List without duplicates: [grape, mango, kiwi]
Contains duplicates? false

This confirms that our new, simpler method for detecting duplicates using the size comparison works correctly. This approach is generally more concise and often more efficient than iterating and checking for containment one by one, especially for larger lists.

Test with Null and Empty Lists

In real-world programming, it's important to consider edge cases, such as when a list might be empty or even null. Our current containsDuplicates method works well for lists with elements, but what happens if we pass an empty list or a null list?

Let's test this by adding more examples to our main method in ~/project/DuplicateDetector.java. Open the file in the Code Editor and add the following lines to the main method, after the existing code:

        System.out.println("\nEmpty list: " + new ArrayList<>());
        System.out.println("Contains duplicates? " + containsDuplicates(new ArrayList<>())); // Expected: false

        List<String> nullList = null;
        System.out.println("\nNull list: " + nullList);
        // The following line will cause a NullPointerException if not handled
        // System.out.println("Contains duplicates? " + containsDuplicates(nullList));

Save the file (Ctrl+S or Cmd+S).

Now, compile and run the program again.

Compile:

javac DuplicateDetector.java

Run:

java DuplicateDetector

You should see the output for the empty list:

List with duplicates: [apple, banana, apple, orange]
Contains duplicates? true

List without duplicates: [grape, mango, kiwi]
Contains duplicates? false

Empty list: []
Contains duplicates? false

The output for the empty list is correct; an empty list does not contain duplicates.

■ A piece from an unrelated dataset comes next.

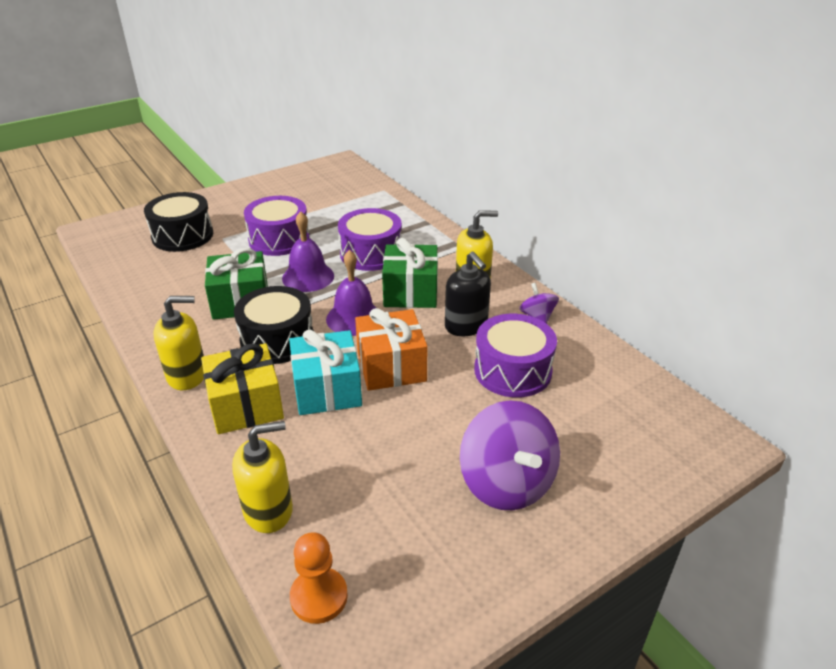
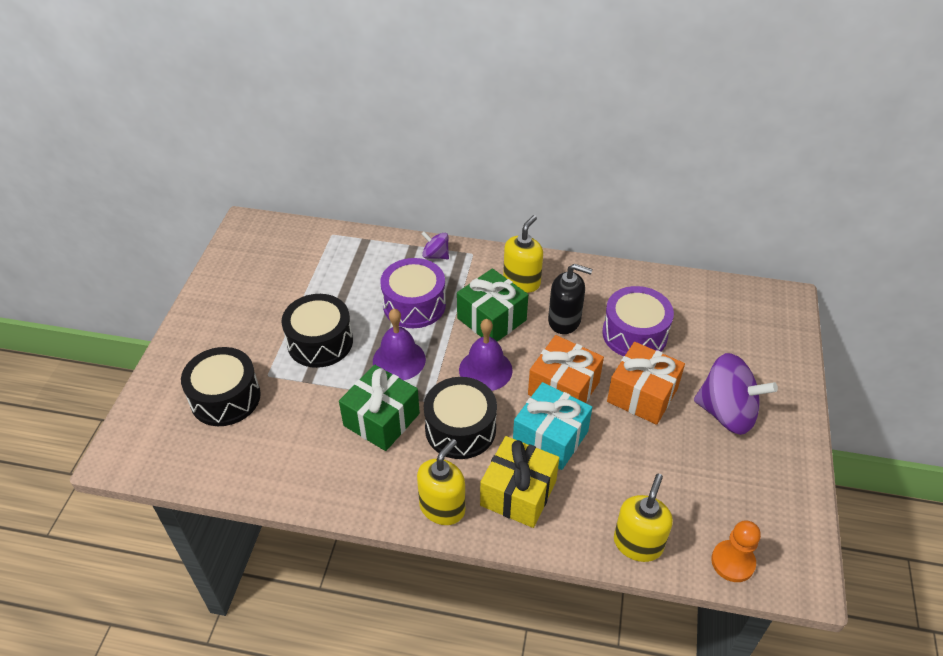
camera: 45 degrees left, 10 degrees up
(279, 239) = (320, 342): purple drum -> black drum
(448, 415) = (642, 395): none -> orange gift
(537, 316) = (595, 281): purple spinning top -> purple spinning top (435, 255)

However, if you uncomment the line System.out.println("Contains duplicates? " + containsDuplicates(nullList)); and try to compile and run, you will get a NullPointerException. This happens because we are trying to create a HashSet from a null list, which is not allowed.

To make our containsDuplicates method more robust, we should handle the case where the input list is null. We can add a check at the beginning of the method.

Modify the containsDuplicates method in ~/project/DuplicateDetector.java to include a null check:

    public static boolean containsDuplicates(List<String> list) {
        // Handle null input
        if (list == null) {
            return false; // A null list does not contain duplicates
        }

        // Create a HashSet from the list
        Set<String> uniqueElements = new HashSet<>(list);

        // Compare the size of the list with the size of the HashSet
        return list.size() != uniqueElements.size();
    }

Now, uncomment the line that tests the null list in the main method:

        List<String> nullList = null;
        System.out.println("\nNull list: " + nullList);
        System.out.println("Contains duplicates? " + containsDuplicates(nullList)); // Expected: false

Save the file (Ctrl+S or Cmd+S).

Compile and run the program one last time.

Compile:

javac DuplicateDetector.java

Run:

java DuplicateDetector

The output should now include the result for the null list without crashing:

List with duplicates: [apple, banana, apple, orange]
Contains duplicates? true

List without duplicates: [grape, mango, kiwi]
Contains duplicates? false

Empty list: []
Contains duplicates? false

Null list: null
Contains duplicates? false

By adding the null check, our containsDuplicates method is now more robust and can handle null input gracefully. This is an important practice in programming to prevent unexpected errors.

Summary

In this lab, we learned how to check if a Java List contains duplicate elements. We explored the use of a HashSet for efficient duplicate detection. By iterating through the list and attempting to add each element to a HashSet, we can quickly determine if an element is already present, indicating a duplicate.

We also learned an alternative method by comparing the size of the original list with the size of a HashSet created from the list. If the sizes are different, it signifies the presence of duplicates. Finally, we considered edge cases by testing the methods with null and empty lists to ensure robustness.